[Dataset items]
+--
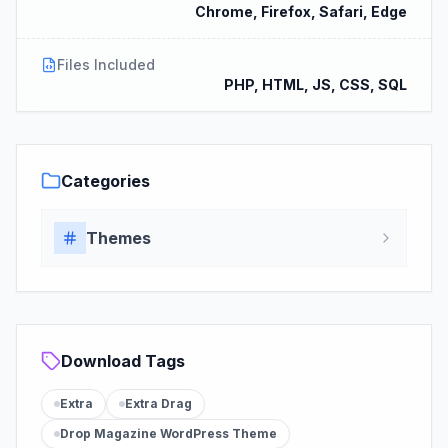
Chrome, Firefox, Safari, Edge
Files Included
PHP, HTML, JS, CSS, SQL
Categories
Themes
Download Tags
Extra
Extra Drag
Drop Magazine WordPress Theme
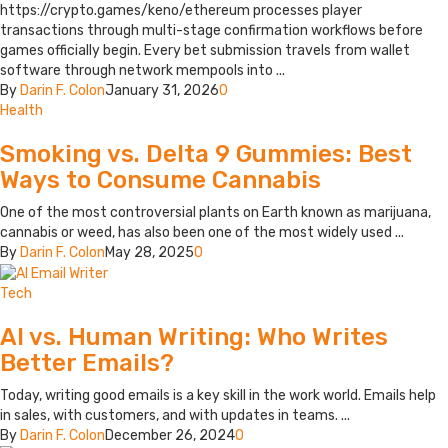
https://crypto.games/keno/ethereum processes player
transactions through multi-stage confirmation workflows before
games officially begin. Every bet submission travels from wallet
software through network mempools into ...
By
Darin F. Colon
January 31, 2026
0
Health
Smoking vs. Delta 9 Gummies: Best
Ways to Consume Cannabis
One of the most controversial plants on Earth known as marijuana,
cannabis or weed, has also been one of the most widely used ...
By
Darin F. Colon
May 28, 2025
0
Tech
AI vs. Human Writing: Who Writes
Better Emails?
Today, writing good emails is a key skill in the work world. Emails help
in sales, with customers, and with updates in teams. ...
By
Darin F. Colon
December 26, 2024
0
+--
Change "By" to "Author:" everywhere in the text read from the data above, and give all the lines again with nothing else altered. Leave the pictures out of your answer.

YOUR RESPONSE:
Chrome, Firefox, Safari, Edge
Files Included
PHP, HTML, JS, CSS, SQL
Categories
Themes
Download Tags
Extra
Extra Drag
Drop Magazine WordPress Theme
https://crypto.games/keno/ethereum processes player
transactions through multi-stage confirmation workflows before
games officially begin. Every bet submission travels from wallet
software through network mempools into ...
Author:
Darin F. Colon
January 31, 2026
0
Health
Smoking vs. Delta 9 Gummies: Best
Ways to Consume Cannabis
One of the most controversial plants on Earth known as marijuana,
cannabis or weed, has also been one of the most widely used ...
Author:
Darin F. Colon
May 28, 2025
0
Tech
AI vs. Human Writing: Who Writes
Better Emails?
Today, writing good emails is a key skill in the work world. Emails help
in sales, with customers, and with updates in teams. ...
Author:
Darin F. Colon
December 26, 2024
0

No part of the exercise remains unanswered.